Fate of zero modes in a finite Su-Schrieffer-Heeger Model with $\mathcal{PT}$ Symmetry

TL;DR

This paper investigates how $\\mathcal{PT}$-symmetric potentials influence the fate of zero modes in finite SSH models, revealing conditions under which zero modes can be recovered or broken, with implications for topological non-Hermitian systems.

Contribution

It clarifies the role of edge mode energies in the recovery of zero modes in finite $\\mathcal{PT}$-symmetric SSH models, connecting infinite system properties to finite system behavior.

Findings

Edge mode energies in infinite systems determine zero mode recovery in finite systems.

Zero mode recovery fails if edge mode energies are non-zero in the thermodynamic limit.

Results are applicable across various experimental platforms for topological non-Hermitian systems.

Abstract

Due to the boundary coupling in a finite system, the zero modes of a standard Su-Schrieffer-Heeger (SSH) model may deviate from exact-zero energy. A recent experiment has shown that by increasing the system size or altering gain or loss strength of the SSH model with parity-time ($\mathcal{PT}$) symmetry, the real parts of the energies of the edge modes can be recovered to exact-zero value [Song \emph{et al.} Phys. Rev. Lett. \textbf{123}, 165701 (2019)]. To clarify the effects of $\mathcal{PT}$-symmetric potentials on the recovery of the nontrivial zero modes, we study the SSH model with $\mathcal{PT}$-symmetric potentials of different forms in both infinite and finite systems. Our results indicate that the energies of the edge modes in the infinite size case decide whether or not the success of the recovery of the zero modes by tuning the strength of $\mathcal{PT}$-symmetric potential in a finite system.
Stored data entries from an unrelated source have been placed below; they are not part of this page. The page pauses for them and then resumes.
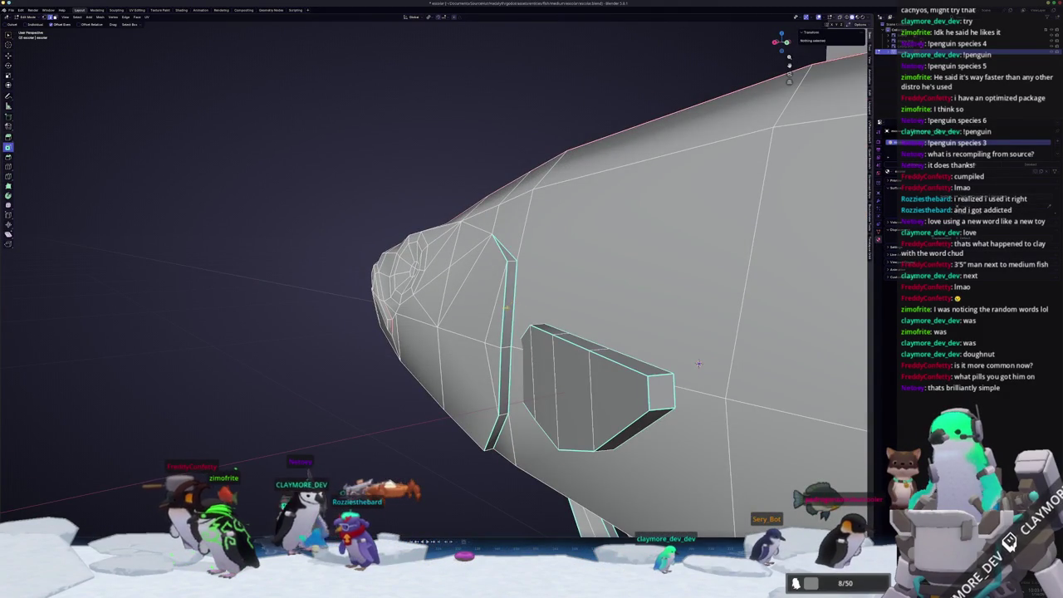
{"action": "mouse_move", "coordinate": [698, 364]}
{"action": "middle_mouse_down"}
{"action": "mouse_move", "coordinate": [259, 59]}
{"action": "mouse_move", "coordinate": [132, 396]}
{"action": "mouse_move", "coordinate": [704, 451]}
{"action": "mouse_move", "coordinate": [678, 353]}
{"action": "mouse_move", "coordinate": [588, 224]}
{"action": "mouse_move", "coordinate": [491, 330]}
{"action": "mouse_move", "coordinate": [466, 285]}
{"action": "middle_mouse_up"}
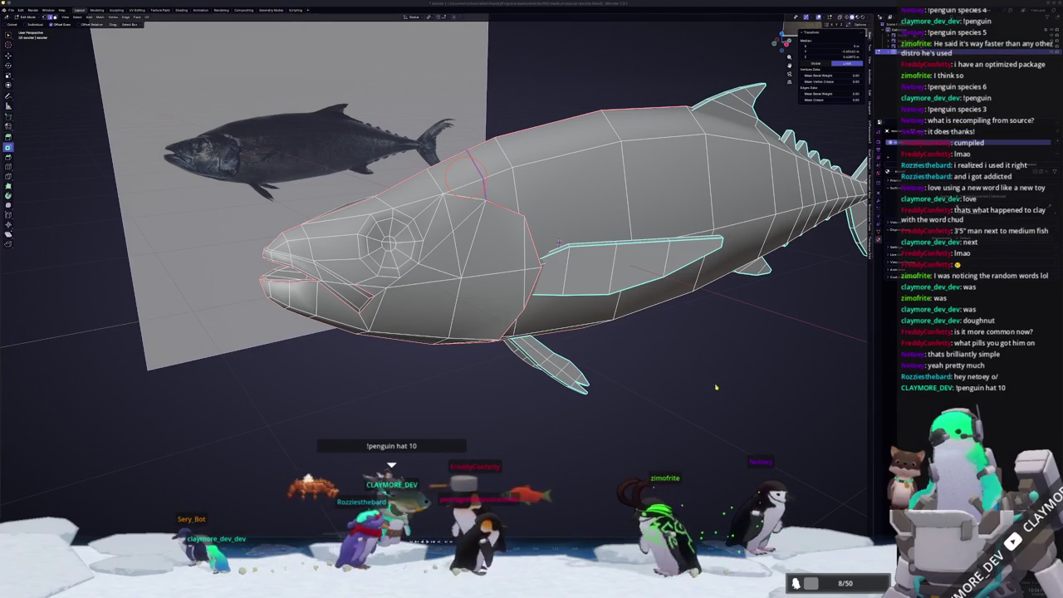
{"action": "mouse_move", "coordinate": [720, 387]}
{"action": "middle_mouse_down"}
{"action": "mouse_move", "coordinate": [601, 174]}
{"action": "mouse_move", "coordinate": [515, 309]}
{"action": "mouse_move", "coordinate": [465, 305]}
{"action": "mouse_move", "coordinate": [572, 311]}
{"action": "middle_mouse_up"}
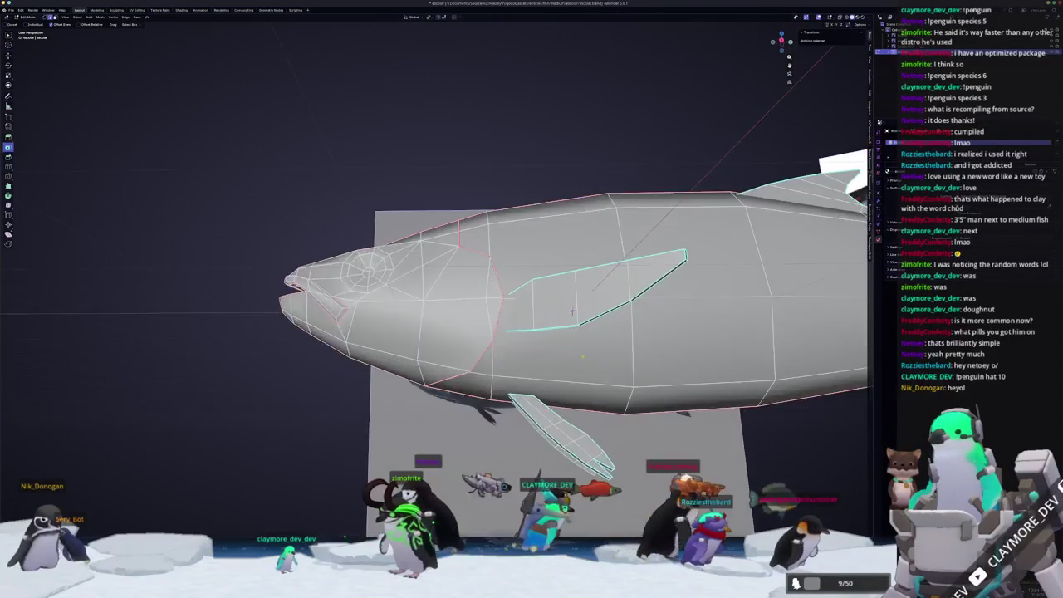
{"action": "scroll", "coordinate": [571, 312], "scroll_direction": "down", "scroll_amount": 3}
{"action": "scroll", "coordinate": [571, 311], "scroll_direction": "down", "scroll_amount": 2}
{"action": "middle_click_drag", "start_coordinate": [572, 311], "coordinate": [300, 311]}
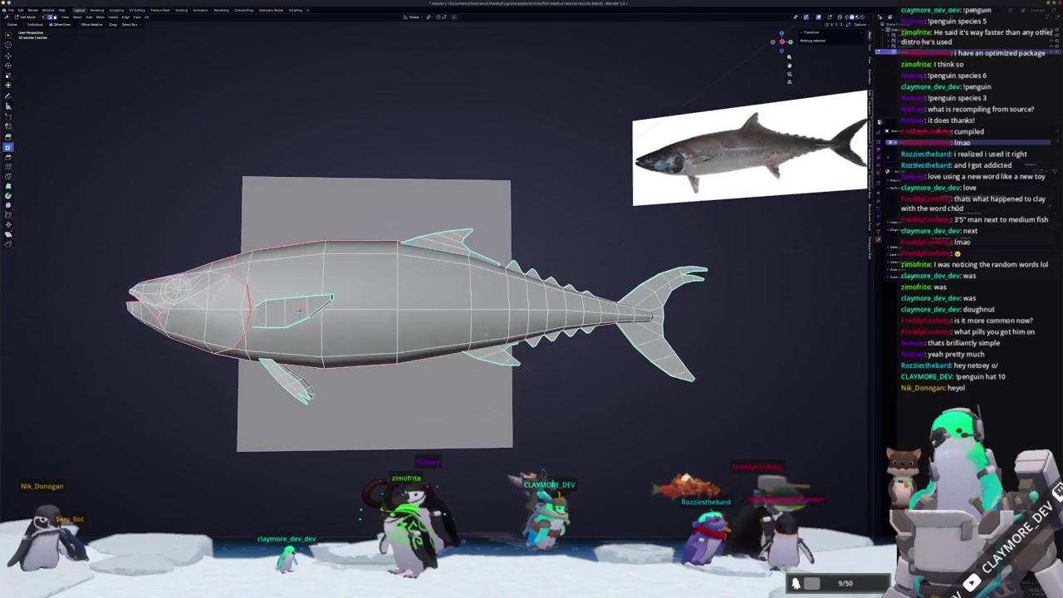
- Mark one more edge loop around the fish body as a seam
{"action": "left_click", "coordinate": [469, 274], "text": "alt"}
{"action": "right_click", "coordinate": [456, 274]}
{"action": "left_click", "coordinate": [456, 299]}
{"action": "middle_click_drag", "start_coordinate": [456, 299], "coordinate": [515, 274]}
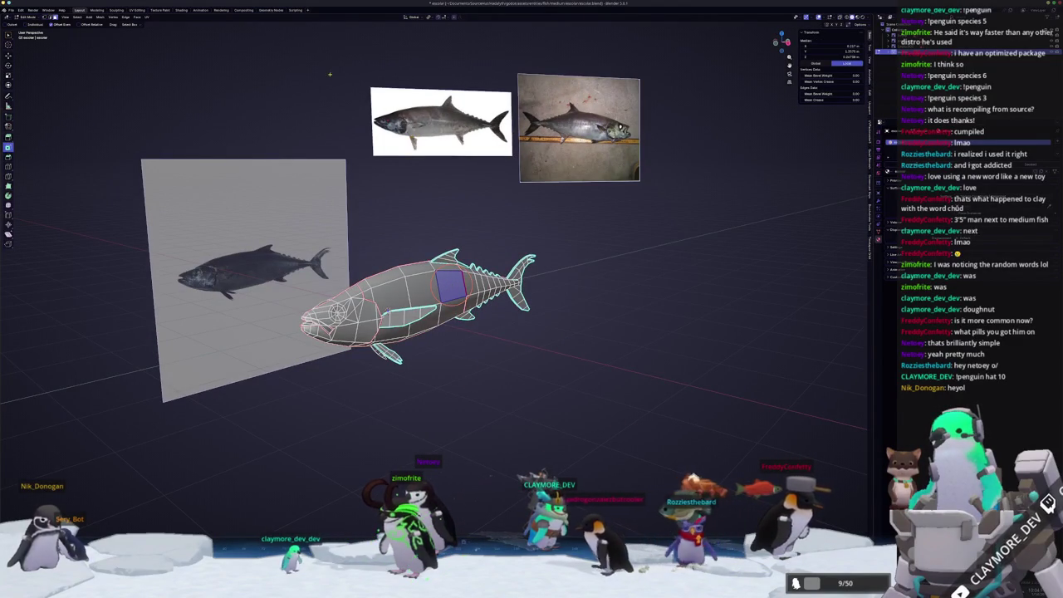
- In the UV Editing workspace, select all faces and unwrap the fish into UV islands
{"action": "left_click", "coordinate": [135, 10]}
{"action": "scroll", "coordinate": [613, 275], "scroll_direction": "up", "scroll_amount": 4}
{"action": "mouse_move", "coordinate": [613, 275]}
{"action": "middle_mouse_down"}
{"action": "mouse_move", "coordinate": [675, 261]}
{"action": "mouse_move", "coordinate": [640, 299]}
{"action": "mouse_move", "coordinate": [616, 411]}
{"action": "middle_mouse_up"}
{"action": "key", "text": "a"}
{"action": "right_click", "coordinate": [616, 411]}
{"action": "scroll", "coordinate": [266, 330], "scroll_direction": "up", "scroll_amount": 5}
If the energies of the edge modes amount to zero in the thermodynamic limit under an open boundary condition (OBC), the recovery of the zero modes will break down by increasing the gain or loss strength for a finite system. Our results can be easily examined in different experimental platforms and inspire more insightful understanding on nontrivial edge modes in topologically non-Hermitian systems.